We compared the relative positions of Alcoa and Rio Alcan in an earlier post, along with their respective readings of the future. Where Alcoa saw opportunities, Rio Alcan clearly saw if not problems, then at least lackluster growth.

Much will depend, of course, on global aluminum production and price levels. Growth forecasts are bullish, particularly in China, but also elsewhere. Alcoa’s own predictions are for aluminum demand growth even in mature economies at well above GDP over the medium term.

Source: Reuters

As the above graph shows, exchange stocks have been falling recently; at the end of September, some 4.564 million tons were held in LME-registered warehouses, down from 4.633 million a month earlier, suggesting Alcoa’s growth forecasts are indeed sopping up rising production.
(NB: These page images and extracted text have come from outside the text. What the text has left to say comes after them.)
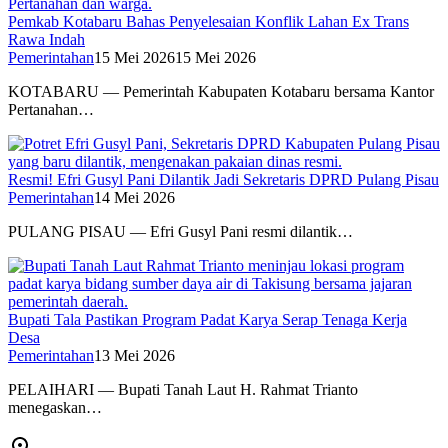
Pemkab Kotabaru Bahas Penyelesaian Konflik Lahan Ex Trans
Rawa Indah
Pemerintahan
15 Mei 2026
15 Mei 2026
KOTABARU — Pemerintah Kabupaten Kotabaru bersama Kantor
Pertanahan…
Resmi! Efri Gusyl Pani Dilantik Jadi Sekretaris DPRD Pulang Pisau
Pemerintahan
14 Mei 2026
PULANG PISAU — Efri Gusyl Pani resmi dilantik…
Bupati Tala Pastikan Program Padat Karya Serap Tenaga Kerja
Desa
Pemerintahan
13 Mei 2026
PELAIHARI — Bupati Tanah Laut H. Rahmat Trianto
menegaskan…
According to a Reuters article, total visible stocks of aluminum, including the latest International Aluminium Institute (IAI) stocks, were estimated in September to be around 6.13 million tons, down from 6.32 million a month earlier, while aluminum stocks at the Japanese ports of Yokohama, Nagoya and Osaka at the end of September fell 4.1 percent from a month earlier to 231,400 tons.
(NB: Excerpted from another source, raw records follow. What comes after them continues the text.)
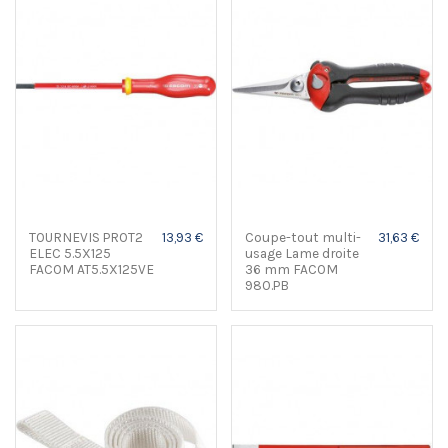
TOURNEVIS PROT2
13,93 €
Coupe-tout multi-
31,63 €
ELEC 5.5X125
usage Lame droite
FACOM AT5.5X125VE
36 mm FACOM
980.PB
Exchange inventory falls support the case put forward by some analysts that the market is in structural deficit, but a recent report by Reuters suggests there is more to the story than what is happening on the LME. The same article carries another post advising stocks of aluminum have almost doubled at the port of Rotterdam in the last three to six months.

Jouke Schaap, director of break-bulk at the port, is quoted as saying this week: “We have got 2.0-2.5 million tons of stocks of aluminum lying around the port right now, and that’s never a good sign,” adding that this compares with levels of around 1 million to 1.5 million tons usually. The flows have gathered pace in the last three months, suggesting up to a million tons of aluminum are being produced in excess of global demand, but are disappearing from the figures into long-term financing deals, held not on the LME but in private stores.

The worry is not that this metal will suddenly flow back into the market, but more that it shows the market is in significant oversupply, much more than official figures are suggesting. If the forward curve flattens and new financing deals become less attractive, this supply of surplus metal will wreak havoc on prices.